Niagara Gazette — Watching the 2014 Masters played around the spring environs of Augusta’s lush greens and azaleas, with dramatic shifts of fortune, particularly at water-laden Amen Corner, I thought: are we witnessing the inception of a new era in pro golf? But to be truly predictive, wouldn’t it be better to check out ball strikers at one of the nation’s premier amateur showcases held at NFCC during July – the Porter Cup? Probably.
Indeed, one of two players in the final pairing of the latest Masters was himself a recent, meteoric amateur. This Jordan Spieth — despite a few puerile bursts of temper for, say, curling his shot to “only” 10 feet on a pretty par 3 most would find daunting — demonstrated true aplomb for his callow age of 20, both in how he negotiated an iconic course, and how he spoke afterward about tying for runner-up at arguably the most significant of majors.

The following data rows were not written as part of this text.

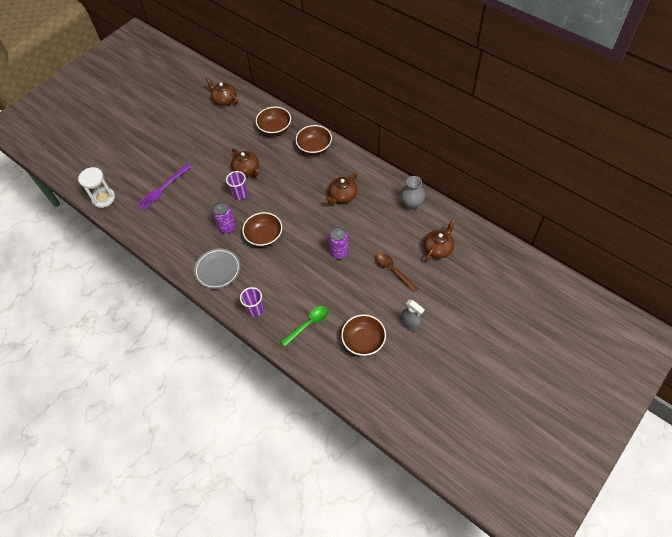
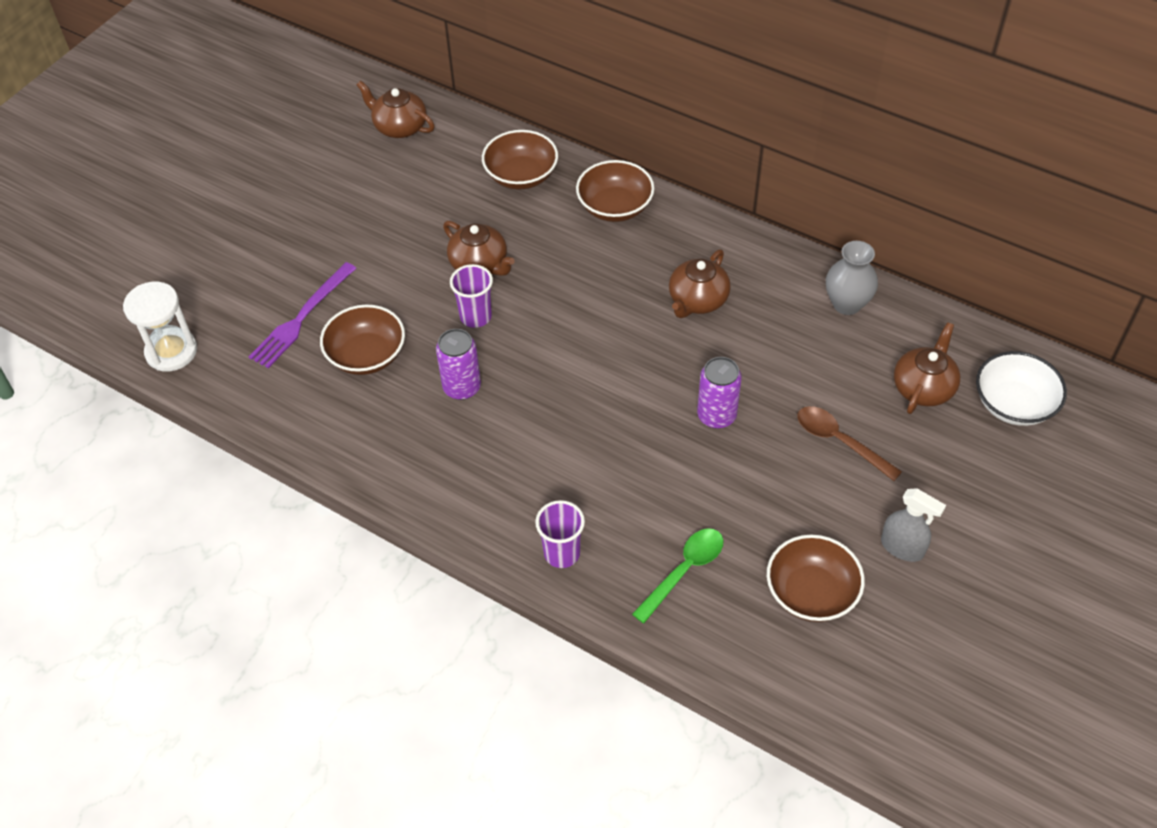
camera: 10 degrees left, 5 degrees down
(218, 270) = (460, 478): grey plate -> none
(264, 236) = (547, 397): brown bowl -> brown bowl (366, 355)
(479, 261) = (1013, 404): none -> white bowl

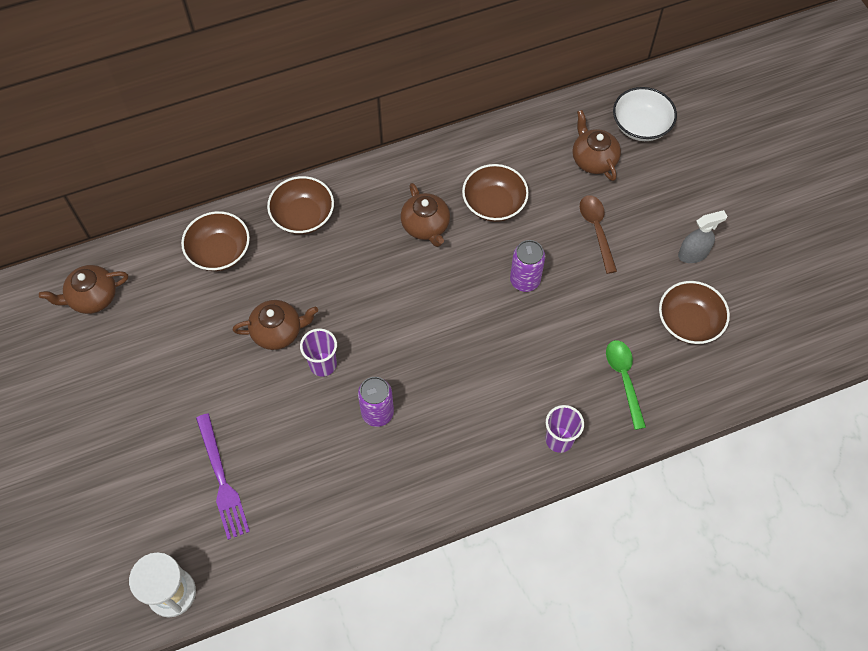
camera: 55 degrees left, 10 degrees up
(366, 355) = (296, 457): brown bowl -> brown bowl (494, 204)
(839, 441) = (596, 230): brown spoon -> brown spoon turned 90 degrees clockwise
(847, 304) = (499, 150): grey vase -> none

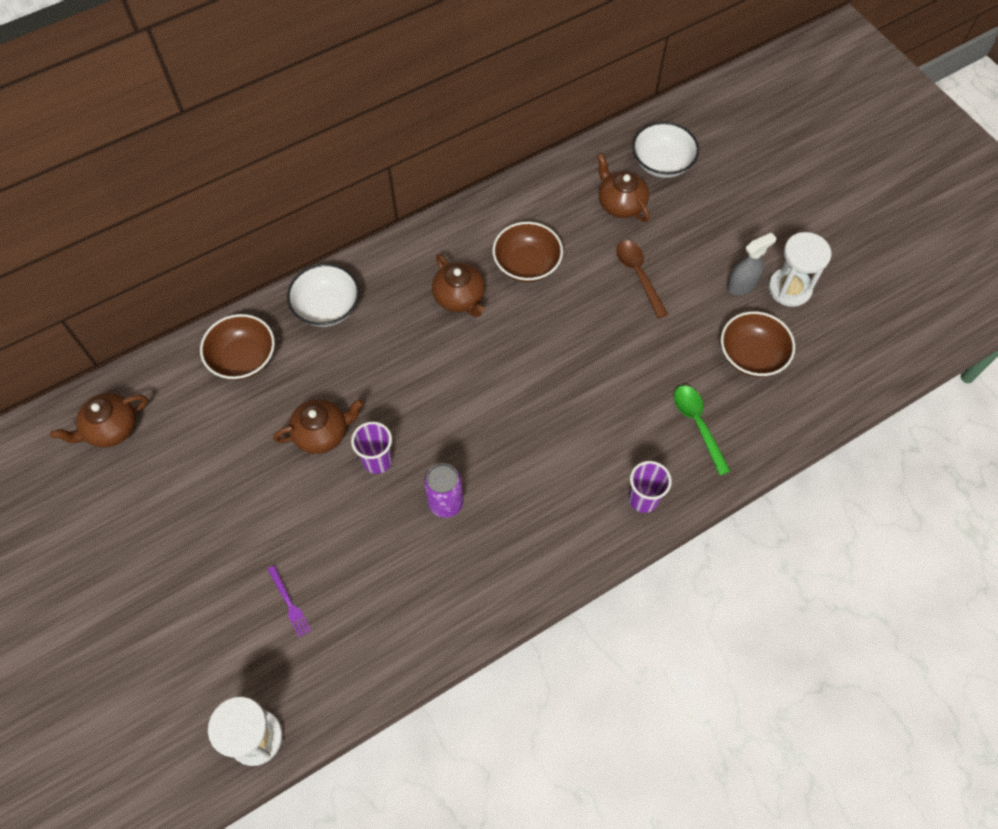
camera: 10 degrees left, 0 degrees up
(221, 480) = (289, 603): purple fork -> purple fork, size x0.54
(303, 216) = (327, 307): brown bowl -> white bowl
(525, 280) = (574, 338): purple can -> none
(738, 264) = (789, 288): none -> white hourglass

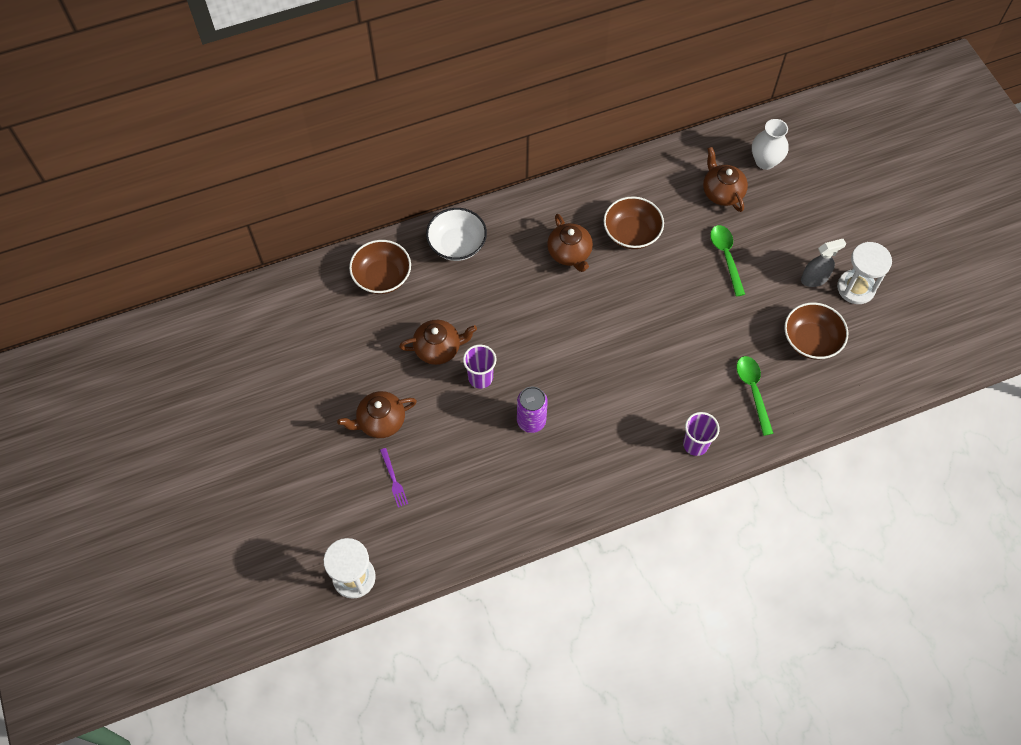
camera: 10 degrees right, 0 degrees up
(111, 428) = (268, 318): brown teapot -> brown teapot (380, 421)
(638, 275) = (726, 257): brown spoon -> green spoon
(662, 163) = (765, 161): white bowl -> white vase

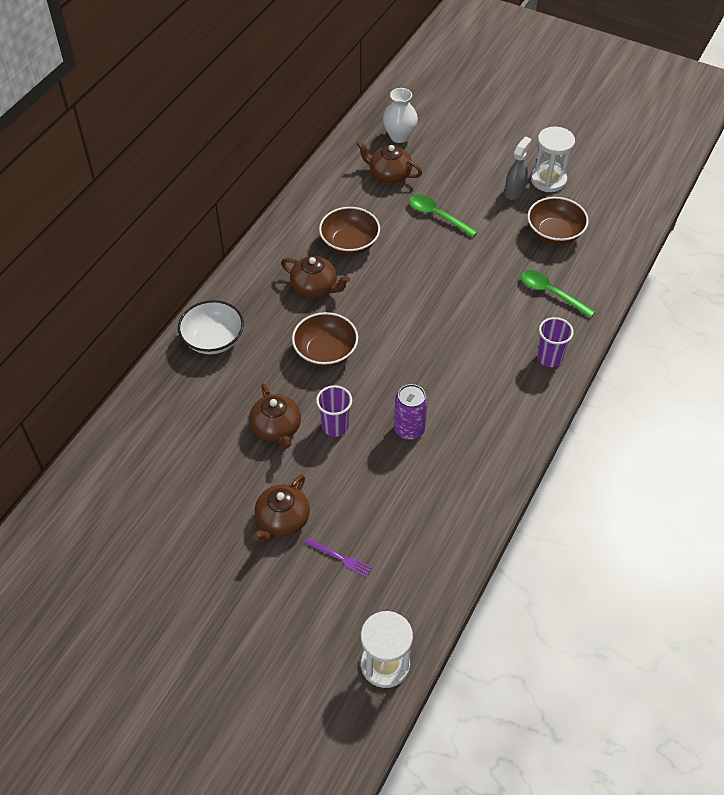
camera: 40 degrees left, 10 degrees down
(382, 277) = (170, 406): brown bowl -> brown bowl (325, 352)
(438, 348) = (276, 428): brown teapot -> brown teapot turned 120 degrees clockwise

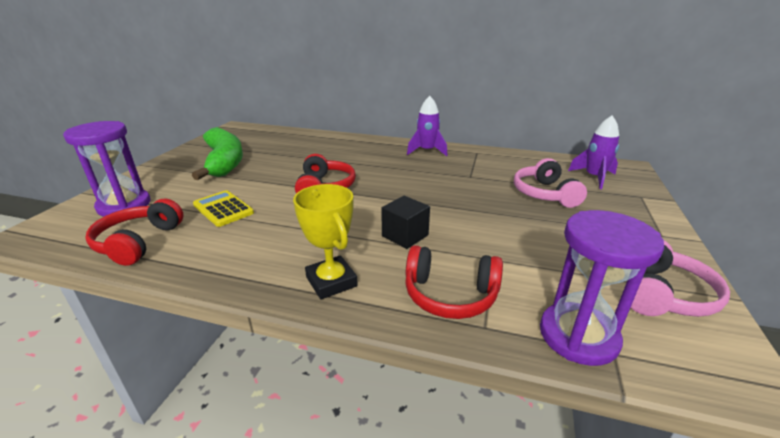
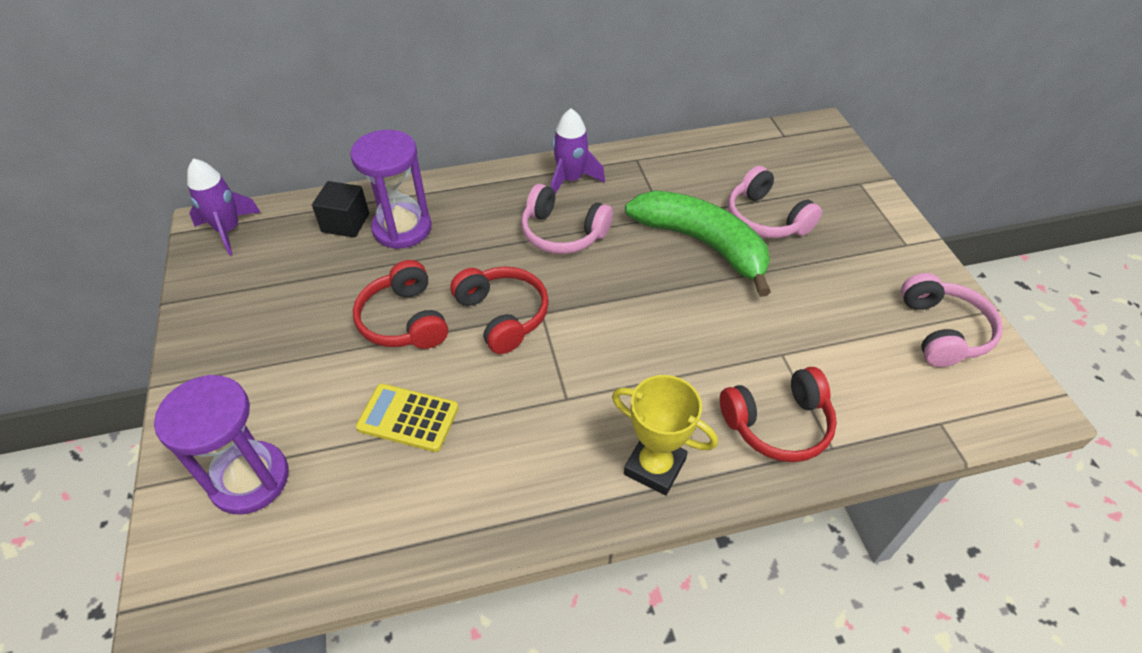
camera: 30 degrees left, 20 degrees up
(138, 242) = (362, 528): red headphones -> red headphones (404, 320)
(224, 162) = (294, 321): green banana -> green banana (702, 244)
(398, 167) = (563, 233): none -> pink headphones
(405, 235) = (672, 360): black cube -> black cube (345, 223)
(578, 336) = (907, 418): purple hourglass -> purple hourglass (402, 228)
(594, 177) = (798, 164): purple rocket -> purple rocket (228, 230)

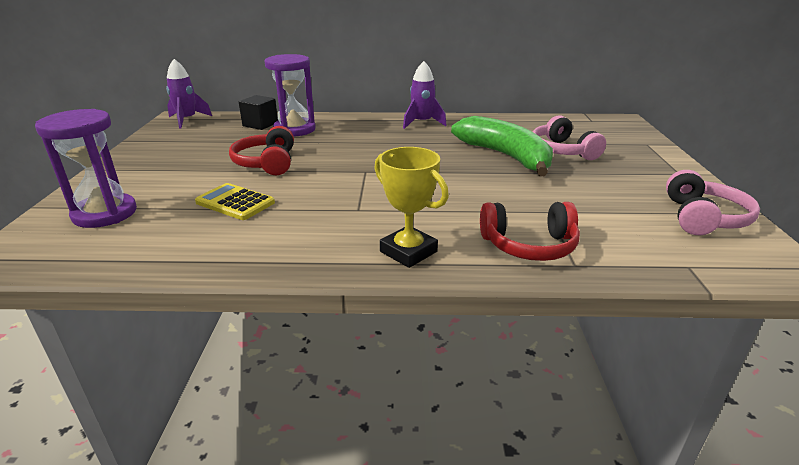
camera: 15 degrees right, 20 degrees down
(503, 315) = (336, 169): red headphones -> none
(563, 233) = (403, 142): pink headphones -> none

The current Masters champ (for a second time), Bubba Watson, is himself no oldster, also American, and easily patronized, starting with the name alone. (And yet I sometimes think the patronized South, whence he hails, will have the last laugh — by taking things more slowly and ponderously than do northerners in today’s frenzied world!) One nationally-run columnist from Philly seemed non-plussed that a folksy young guy from a small town in north Florida could even get to this position of winning another Masters title. But why not?
Like Spieth, Watson has a decent, yet determined kind of nobility about him, as does the handsome Georgia Tech alum, Matt Kuchar, who also came close at this year’s Masters. And for a bit of spice you could throw in a young, but more oddly dressed Rickie Fowler. In sum, a new American contingent of contenders here? Perhaps.